Todavia, isso ainda não é possível, pois, além da quebra dos princípios, vivemos em um momento completamente diferente, formados e mergulhados em valores heterônomos (moral da submissão), de modo que qualquer estrutura será exercida segundo as teorias do velho mundo. Ocorreu também um abandono das práticas mediúnicas visando a pesquisa conceitual. Há um longo caminho para a recuperação de toda a teoria e a prática originais que se perderam, como a base espiritualista racional e psicológica, o diálogo com a diversidade dos espíritos, o debate das hipóteses entre encarnados e desencarnados, a mediunidade absolutamente desinteressada etc.
Diante de todas as recentes descobertas, a tarefa dos espíritas de hoje e das próximas gerações é a do restabelecimento, que se desenvolverá pelo processo científico, de estudos, artigos e debates para recuperar a definição clara dos princípios estabelecidos originalmente, livre de dogmas e desvios. Esse processo precisa ser secundado também pela recuperação das bases conceituais do Espiritismo, como a psicologia espiritualista, o Espiritualismo Racional e a teoria do magnetismo animal. A mediunidade deverá ressurgir nos moldes do absoluto desinteresse, próprio do método espírita. As comunicações deverão ser concebidas como opiniões dos espíritos e não a de oráculos ou profecias. Em seguida, após a recuperação dessas sínteses doutrinárias, uma ampla divulgação poderá surgir, por meio de obras didáticas e de divulgação científica. Essa recuperação será universal, pois o Espiritismo trata de um conhecimento que pertence às leis da natureza, interessando ao progresso moral da humanidade.
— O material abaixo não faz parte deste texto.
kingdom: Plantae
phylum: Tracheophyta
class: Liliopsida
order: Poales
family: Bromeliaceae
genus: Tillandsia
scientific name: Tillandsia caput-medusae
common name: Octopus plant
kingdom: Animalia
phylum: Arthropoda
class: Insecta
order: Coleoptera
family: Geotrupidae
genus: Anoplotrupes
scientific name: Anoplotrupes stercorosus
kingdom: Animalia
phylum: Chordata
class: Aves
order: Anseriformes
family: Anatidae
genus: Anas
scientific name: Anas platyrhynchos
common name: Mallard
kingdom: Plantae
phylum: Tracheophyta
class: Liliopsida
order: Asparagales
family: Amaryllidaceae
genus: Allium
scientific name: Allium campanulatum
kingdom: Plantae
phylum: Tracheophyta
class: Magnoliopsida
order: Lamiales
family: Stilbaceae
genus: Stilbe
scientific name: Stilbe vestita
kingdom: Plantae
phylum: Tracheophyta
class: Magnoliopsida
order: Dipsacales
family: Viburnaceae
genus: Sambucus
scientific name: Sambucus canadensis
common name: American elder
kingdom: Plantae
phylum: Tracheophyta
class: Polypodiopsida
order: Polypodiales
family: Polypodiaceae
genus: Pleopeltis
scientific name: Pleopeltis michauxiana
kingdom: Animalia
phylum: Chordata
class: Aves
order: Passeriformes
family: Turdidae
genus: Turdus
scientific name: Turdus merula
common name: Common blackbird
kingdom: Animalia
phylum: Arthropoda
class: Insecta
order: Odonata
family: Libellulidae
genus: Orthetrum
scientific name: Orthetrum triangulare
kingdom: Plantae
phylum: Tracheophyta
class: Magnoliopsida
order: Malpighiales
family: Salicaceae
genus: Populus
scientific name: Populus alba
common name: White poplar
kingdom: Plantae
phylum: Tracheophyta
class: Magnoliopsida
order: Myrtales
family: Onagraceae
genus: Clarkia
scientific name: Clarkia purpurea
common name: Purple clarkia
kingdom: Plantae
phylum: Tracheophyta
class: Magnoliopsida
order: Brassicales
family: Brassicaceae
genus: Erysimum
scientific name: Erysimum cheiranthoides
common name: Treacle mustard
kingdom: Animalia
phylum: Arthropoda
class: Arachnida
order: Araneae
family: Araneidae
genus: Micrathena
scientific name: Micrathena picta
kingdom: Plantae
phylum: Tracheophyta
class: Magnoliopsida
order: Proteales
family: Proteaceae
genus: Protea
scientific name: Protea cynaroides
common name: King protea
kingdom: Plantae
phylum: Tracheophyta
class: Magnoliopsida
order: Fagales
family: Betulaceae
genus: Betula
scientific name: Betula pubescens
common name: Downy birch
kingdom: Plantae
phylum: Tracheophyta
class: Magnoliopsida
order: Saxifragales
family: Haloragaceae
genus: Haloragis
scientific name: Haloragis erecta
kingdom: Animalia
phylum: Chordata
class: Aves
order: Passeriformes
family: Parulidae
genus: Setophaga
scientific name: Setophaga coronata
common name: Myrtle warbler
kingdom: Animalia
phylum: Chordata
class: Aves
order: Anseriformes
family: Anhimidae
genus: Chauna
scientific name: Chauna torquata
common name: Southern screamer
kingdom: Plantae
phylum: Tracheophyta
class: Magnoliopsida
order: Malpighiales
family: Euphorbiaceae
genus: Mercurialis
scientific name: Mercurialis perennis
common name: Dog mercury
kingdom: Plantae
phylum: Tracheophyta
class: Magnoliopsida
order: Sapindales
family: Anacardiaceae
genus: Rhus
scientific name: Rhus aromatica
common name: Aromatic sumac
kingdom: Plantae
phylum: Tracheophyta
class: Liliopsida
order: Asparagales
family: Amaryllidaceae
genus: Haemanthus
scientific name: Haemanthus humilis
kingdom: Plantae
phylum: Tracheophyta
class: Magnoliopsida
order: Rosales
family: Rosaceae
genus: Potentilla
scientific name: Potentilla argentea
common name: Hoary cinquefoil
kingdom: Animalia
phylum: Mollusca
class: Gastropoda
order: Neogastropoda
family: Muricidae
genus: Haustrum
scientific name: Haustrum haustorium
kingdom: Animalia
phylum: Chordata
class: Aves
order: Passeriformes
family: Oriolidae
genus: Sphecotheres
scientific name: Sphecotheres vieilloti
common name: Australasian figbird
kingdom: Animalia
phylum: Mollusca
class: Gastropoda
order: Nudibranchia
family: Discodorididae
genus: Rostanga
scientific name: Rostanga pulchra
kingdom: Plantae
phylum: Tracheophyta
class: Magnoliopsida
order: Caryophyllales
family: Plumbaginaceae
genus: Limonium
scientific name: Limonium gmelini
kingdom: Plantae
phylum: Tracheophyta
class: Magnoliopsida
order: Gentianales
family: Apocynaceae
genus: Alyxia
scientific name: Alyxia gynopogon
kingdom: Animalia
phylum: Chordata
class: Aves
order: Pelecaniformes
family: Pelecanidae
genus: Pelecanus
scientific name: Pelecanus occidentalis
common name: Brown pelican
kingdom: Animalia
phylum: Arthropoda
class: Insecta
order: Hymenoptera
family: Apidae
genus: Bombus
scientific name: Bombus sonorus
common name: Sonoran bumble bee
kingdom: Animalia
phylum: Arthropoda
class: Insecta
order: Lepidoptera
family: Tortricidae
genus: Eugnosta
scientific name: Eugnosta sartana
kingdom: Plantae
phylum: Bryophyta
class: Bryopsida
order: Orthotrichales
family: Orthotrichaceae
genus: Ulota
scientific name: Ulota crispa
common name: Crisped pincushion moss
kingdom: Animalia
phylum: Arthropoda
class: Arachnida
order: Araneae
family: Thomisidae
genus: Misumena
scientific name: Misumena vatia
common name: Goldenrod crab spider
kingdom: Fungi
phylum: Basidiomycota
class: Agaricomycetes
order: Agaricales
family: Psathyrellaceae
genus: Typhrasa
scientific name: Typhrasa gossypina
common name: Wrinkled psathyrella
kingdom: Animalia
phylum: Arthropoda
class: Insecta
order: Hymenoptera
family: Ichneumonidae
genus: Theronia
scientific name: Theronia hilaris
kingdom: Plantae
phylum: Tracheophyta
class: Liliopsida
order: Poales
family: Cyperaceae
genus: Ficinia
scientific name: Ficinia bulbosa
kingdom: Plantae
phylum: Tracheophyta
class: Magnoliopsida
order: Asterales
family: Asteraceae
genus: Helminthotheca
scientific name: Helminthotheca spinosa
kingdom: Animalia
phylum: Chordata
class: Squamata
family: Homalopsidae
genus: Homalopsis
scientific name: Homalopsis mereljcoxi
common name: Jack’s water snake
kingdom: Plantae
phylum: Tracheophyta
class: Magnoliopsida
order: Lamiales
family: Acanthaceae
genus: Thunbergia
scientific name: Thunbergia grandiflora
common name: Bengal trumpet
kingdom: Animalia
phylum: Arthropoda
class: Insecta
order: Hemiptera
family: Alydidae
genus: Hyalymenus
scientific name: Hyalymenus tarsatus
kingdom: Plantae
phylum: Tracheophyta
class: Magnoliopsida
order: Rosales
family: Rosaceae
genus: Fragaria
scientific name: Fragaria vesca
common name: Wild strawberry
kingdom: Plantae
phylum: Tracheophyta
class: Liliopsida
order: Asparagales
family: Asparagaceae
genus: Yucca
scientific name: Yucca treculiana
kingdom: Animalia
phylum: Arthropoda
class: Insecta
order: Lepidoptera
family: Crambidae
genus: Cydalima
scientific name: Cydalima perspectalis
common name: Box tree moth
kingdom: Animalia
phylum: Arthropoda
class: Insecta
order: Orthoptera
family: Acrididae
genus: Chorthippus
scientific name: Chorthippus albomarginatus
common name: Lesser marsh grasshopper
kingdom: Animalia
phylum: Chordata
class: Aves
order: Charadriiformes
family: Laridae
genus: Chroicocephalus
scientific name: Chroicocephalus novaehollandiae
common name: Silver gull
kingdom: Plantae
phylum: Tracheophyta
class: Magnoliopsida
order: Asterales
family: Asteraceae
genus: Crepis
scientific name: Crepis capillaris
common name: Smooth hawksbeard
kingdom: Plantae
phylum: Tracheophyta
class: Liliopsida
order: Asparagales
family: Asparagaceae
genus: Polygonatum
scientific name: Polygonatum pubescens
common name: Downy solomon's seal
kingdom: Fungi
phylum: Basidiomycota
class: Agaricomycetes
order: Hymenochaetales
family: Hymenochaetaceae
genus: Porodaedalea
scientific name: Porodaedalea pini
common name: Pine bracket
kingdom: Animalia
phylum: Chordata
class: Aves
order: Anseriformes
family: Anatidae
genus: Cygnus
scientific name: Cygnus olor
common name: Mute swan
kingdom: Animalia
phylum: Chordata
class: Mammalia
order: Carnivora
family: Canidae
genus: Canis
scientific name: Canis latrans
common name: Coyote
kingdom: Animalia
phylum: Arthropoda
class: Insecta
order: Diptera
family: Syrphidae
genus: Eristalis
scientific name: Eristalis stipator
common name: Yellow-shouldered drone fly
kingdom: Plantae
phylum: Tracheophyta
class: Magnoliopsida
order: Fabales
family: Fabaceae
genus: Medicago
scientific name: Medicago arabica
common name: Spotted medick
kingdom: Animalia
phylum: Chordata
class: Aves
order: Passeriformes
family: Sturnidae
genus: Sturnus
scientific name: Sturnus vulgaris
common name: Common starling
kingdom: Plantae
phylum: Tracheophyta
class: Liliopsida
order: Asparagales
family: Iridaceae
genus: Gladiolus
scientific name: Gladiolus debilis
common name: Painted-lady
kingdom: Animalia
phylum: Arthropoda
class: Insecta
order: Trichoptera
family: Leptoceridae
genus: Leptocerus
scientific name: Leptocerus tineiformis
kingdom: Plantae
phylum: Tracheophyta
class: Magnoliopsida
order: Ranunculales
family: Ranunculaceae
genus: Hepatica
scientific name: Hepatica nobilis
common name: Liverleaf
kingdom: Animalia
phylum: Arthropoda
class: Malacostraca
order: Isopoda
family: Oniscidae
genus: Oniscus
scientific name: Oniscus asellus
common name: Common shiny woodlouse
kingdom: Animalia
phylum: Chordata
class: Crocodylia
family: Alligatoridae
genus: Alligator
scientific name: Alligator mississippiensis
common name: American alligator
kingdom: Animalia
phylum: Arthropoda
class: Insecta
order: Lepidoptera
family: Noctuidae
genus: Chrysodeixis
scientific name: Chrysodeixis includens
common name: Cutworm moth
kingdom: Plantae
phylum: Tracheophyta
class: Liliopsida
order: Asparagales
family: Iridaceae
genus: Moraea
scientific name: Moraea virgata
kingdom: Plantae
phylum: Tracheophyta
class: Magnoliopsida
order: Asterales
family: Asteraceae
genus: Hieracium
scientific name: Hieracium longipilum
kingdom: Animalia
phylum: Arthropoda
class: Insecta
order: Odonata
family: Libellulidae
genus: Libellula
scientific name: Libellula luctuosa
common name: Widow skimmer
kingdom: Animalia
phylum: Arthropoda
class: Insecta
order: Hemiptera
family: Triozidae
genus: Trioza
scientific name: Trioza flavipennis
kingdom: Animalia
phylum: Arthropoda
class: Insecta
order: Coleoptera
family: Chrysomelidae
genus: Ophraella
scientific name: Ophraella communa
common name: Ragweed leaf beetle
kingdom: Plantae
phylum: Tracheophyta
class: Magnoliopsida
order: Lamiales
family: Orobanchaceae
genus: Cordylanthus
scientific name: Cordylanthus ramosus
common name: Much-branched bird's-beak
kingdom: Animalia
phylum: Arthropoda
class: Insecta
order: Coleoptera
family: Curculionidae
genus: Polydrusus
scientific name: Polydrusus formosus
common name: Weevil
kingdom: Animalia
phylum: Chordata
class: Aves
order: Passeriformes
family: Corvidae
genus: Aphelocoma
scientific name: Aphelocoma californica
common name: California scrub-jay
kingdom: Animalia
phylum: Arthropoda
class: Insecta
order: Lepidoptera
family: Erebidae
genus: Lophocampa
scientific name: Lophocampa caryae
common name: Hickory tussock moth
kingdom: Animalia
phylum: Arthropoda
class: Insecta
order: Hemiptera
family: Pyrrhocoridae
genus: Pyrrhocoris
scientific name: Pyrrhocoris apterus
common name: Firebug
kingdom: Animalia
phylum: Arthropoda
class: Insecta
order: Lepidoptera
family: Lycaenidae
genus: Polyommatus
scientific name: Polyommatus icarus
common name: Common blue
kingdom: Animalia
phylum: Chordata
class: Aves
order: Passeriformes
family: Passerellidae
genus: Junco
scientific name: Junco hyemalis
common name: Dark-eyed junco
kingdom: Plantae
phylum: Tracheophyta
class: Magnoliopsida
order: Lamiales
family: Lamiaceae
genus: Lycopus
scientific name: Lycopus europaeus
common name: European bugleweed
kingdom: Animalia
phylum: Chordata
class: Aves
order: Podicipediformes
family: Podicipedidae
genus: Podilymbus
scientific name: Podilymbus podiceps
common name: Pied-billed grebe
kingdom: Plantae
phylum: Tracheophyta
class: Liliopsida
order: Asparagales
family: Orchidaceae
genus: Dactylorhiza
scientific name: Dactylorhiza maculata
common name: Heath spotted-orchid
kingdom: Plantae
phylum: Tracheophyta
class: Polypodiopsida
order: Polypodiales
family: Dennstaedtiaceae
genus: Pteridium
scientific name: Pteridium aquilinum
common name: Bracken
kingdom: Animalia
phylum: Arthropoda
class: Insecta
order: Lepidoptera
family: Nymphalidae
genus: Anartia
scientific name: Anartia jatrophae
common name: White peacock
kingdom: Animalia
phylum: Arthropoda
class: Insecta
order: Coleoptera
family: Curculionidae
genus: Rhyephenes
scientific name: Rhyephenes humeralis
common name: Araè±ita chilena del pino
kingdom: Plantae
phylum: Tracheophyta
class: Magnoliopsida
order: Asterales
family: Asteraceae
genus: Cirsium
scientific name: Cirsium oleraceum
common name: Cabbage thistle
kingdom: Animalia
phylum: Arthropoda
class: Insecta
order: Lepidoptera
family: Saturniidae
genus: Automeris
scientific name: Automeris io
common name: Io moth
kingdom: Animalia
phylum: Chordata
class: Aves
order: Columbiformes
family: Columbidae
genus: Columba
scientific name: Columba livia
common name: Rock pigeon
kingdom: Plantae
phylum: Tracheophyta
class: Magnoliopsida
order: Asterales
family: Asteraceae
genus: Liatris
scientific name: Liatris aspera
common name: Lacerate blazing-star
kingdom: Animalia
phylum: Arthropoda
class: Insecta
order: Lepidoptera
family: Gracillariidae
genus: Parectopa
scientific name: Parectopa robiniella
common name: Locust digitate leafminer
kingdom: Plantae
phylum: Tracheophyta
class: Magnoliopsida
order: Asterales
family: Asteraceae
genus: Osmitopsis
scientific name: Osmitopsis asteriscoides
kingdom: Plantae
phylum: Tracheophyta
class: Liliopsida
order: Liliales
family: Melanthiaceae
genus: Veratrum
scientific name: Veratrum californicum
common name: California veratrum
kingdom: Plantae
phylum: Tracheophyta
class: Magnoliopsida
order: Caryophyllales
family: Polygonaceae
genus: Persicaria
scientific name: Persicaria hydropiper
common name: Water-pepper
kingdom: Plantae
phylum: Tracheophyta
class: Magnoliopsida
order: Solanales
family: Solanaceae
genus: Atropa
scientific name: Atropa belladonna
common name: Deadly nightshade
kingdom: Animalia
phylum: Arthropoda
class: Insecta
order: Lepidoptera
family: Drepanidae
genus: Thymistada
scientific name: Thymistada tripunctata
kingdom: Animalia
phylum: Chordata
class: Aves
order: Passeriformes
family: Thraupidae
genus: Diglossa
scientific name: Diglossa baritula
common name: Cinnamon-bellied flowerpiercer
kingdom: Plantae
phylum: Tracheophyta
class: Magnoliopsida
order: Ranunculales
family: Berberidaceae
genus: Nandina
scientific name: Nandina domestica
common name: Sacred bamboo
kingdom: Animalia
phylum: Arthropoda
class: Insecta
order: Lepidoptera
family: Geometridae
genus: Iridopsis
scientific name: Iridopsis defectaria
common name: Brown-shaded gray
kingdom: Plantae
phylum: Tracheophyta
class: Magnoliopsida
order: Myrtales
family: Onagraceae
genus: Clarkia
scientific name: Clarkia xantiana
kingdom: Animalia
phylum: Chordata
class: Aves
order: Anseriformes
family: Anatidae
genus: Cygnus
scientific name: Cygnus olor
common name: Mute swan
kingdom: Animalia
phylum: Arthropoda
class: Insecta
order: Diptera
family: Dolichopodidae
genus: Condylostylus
Iniciando pela adequada compreensão da ideia de autonomia intelecto-moral, a realização desse trabalho dependerá de grande abnegação de personalidade e do mais absoluto desinteresse pessoal para reunir harmonicamente os diferentes grupos em torno do mesmo ideal. Cada espírita deve perceber-se como pequena peça de uma enorme engrenagem, diminuindo sua importância individual, porque o Espiritismo é maior do que todos nós deste planeta, encarnados e desencarnados, sendo o pensamento da humanidade universal, em todos os tempos.
É manifesto que aqueles interessados pelo pensamento revolucionário das ideias espíritas possuem a missão de restabelecê-las. E somente a partir da recuperação gradual desse conhecimento, fundamentado nas leis naturais, será retomada a uniformidade de entendimento que instaura espontaneamente uma nova postura metodológica, moral e social. Por fim, surgirá naturalmente uma nova organização para a pesquisa do Espiritismo. Serão novos tempos, e então os espíritos superiores poderão utilizar essas novas condições para revisitar sua doutrina e comunicar novos princípios. Essa conquista, porém, não será de um grupo, mas da humanidade, pois a revolução moral é um fato natural pelo qual todos os rios, riachos e ribeirões do pensamento humano desaguarão inevitavelmente no oceano do bem.
Lucas Sampaio, Paulo Henrique de Figueiredo e Júlio Nogueira são pesquisadores, escritores e palestrantes espíritas nas cidades de Salvador-BA e São Paulo-SP, tendo trabalhado juntos na obra Nem Céu nem Inferno, as leis da alma segundo o Espiritismo (ed. FEAL, 2020).